Comment by MBCook

Comment by MBCook 3 days ago

3 replies

Right. It’s an accurate quote but that doesn’t mean it’s an accurate analysis.

Not only did they not seem to understand the possibilities in front of them, their chips were not well positioned at all to win. They were too hot and too power-hungry because Intel didn’t care much about efficiency at the time.

They were taking the “shrink a big chip” path. Apple, using ARM from Samsung then their own , ended up taking the “grow a little chip” path.

Which is a little bit ironic because Intel made their fortune on the “little” desktop processor that grew up to take over all the servers from main frames and the “big boy“ server chips like the SPARC and Alpha.

They became the big boys and history started repeating.

nxobject 3 days ago

I'm surprised they didn't learn the same lesson from the P4/NetBurst vs. Pentium M/Banias fiasco: the smaller but scalable architecture somehow always wins – first in power/perf, and then more generally.

(Actually, I need to check the timing of whether the "oh shit" moment for NetBurst happened before or after the development of the iPhone...)

  • MBCook 3 days ago

    The Core line (2006), when they started to swing back away from “make fast furnaces” was just one year before the iPhone (2007).
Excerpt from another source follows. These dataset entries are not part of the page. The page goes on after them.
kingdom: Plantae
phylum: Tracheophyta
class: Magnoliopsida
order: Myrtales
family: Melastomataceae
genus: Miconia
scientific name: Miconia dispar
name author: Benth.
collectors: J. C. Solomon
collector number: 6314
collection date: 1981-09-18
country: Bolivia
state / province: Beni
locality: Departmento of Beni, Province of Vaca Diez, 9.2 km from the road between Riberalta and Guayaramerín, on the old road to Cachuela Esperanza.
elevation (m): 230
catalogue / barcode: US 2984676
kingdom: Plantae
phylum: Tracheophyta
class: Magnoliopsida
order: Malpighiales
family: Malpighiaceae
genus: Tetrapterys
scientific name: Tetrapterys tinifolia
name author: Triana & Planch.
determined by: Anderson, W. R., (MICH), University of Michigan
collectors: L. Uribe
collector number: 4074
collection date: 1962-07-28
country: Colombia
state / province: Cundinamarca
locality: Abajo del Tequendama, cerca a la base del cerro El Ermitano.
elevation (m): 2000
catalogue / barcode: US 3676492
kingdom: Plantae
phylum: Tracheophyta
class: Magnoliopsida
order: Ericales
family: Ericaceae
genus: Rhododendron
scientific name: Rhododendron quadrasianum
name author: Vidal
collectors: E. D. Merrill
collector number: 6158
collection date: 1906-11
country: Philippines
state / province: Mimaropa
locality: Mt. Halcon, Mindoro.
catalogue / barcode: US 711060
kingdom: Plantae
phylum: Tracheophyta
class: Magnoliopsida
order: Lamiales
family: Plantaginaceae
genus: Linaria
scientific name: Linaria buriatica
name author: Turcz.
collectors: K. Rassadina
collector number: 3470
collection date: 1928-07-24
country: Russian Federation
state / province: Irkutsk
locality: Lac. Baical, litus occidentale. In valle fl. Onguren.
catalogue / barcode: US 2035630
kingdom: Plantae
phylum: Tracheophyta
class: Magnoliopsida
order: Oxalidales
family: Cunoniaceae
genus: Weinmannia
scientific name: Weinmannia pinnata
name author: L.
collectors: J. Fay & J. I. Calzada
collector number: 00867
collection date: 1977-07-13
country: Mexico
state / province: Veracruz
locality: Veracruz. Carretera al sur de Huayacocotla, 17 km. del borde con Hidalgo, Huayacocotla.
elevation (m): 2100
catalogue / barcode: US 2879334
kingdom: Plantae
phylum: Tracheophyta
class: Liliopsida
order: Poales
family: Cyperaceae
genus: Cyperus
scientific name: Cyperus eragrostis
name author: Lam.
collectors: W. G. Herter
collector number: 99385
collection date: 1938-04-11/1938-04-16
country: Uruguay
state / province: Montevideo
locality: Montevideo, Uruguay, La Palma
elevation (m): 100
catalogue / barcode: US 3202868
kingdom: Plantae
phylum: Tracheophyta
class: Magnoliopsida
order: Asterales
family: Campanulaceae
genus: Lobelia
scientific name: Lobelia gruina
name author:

So the NetBurst debacle had already happened.

    But that was desktops. I wonder if they really realized how much a problem that was in mobile. I also think I remember a discussion of that quote from a few weeks ago where someone said the real problem for Intel in the iPhone wasn’t heat but power draw.

    I don’t think they ever really got the religion. Apple’s M1 sort of seems like a repeat of this whole thing. Intel still didn’t get it at that point. Still too hot. Still not efficient enough.

    The switch from NetBurst to Core seems more like a direction switch because they hit a wall, not a recognition of what the problem actually was. A change from ultra-fast single core to fast multi-core.

    • mjevans 3 days ago

      The NetBurst line also had a _terribly_ deep pipeline. I can't remember the number of stages offhand but it was _massive_ for the era in an attempt to keep growing the single core single state machine performance (more mhz). Pipeline stalls made for some very erratic and very power hungry bursts of performance and then rewound CPU state to take correct branch.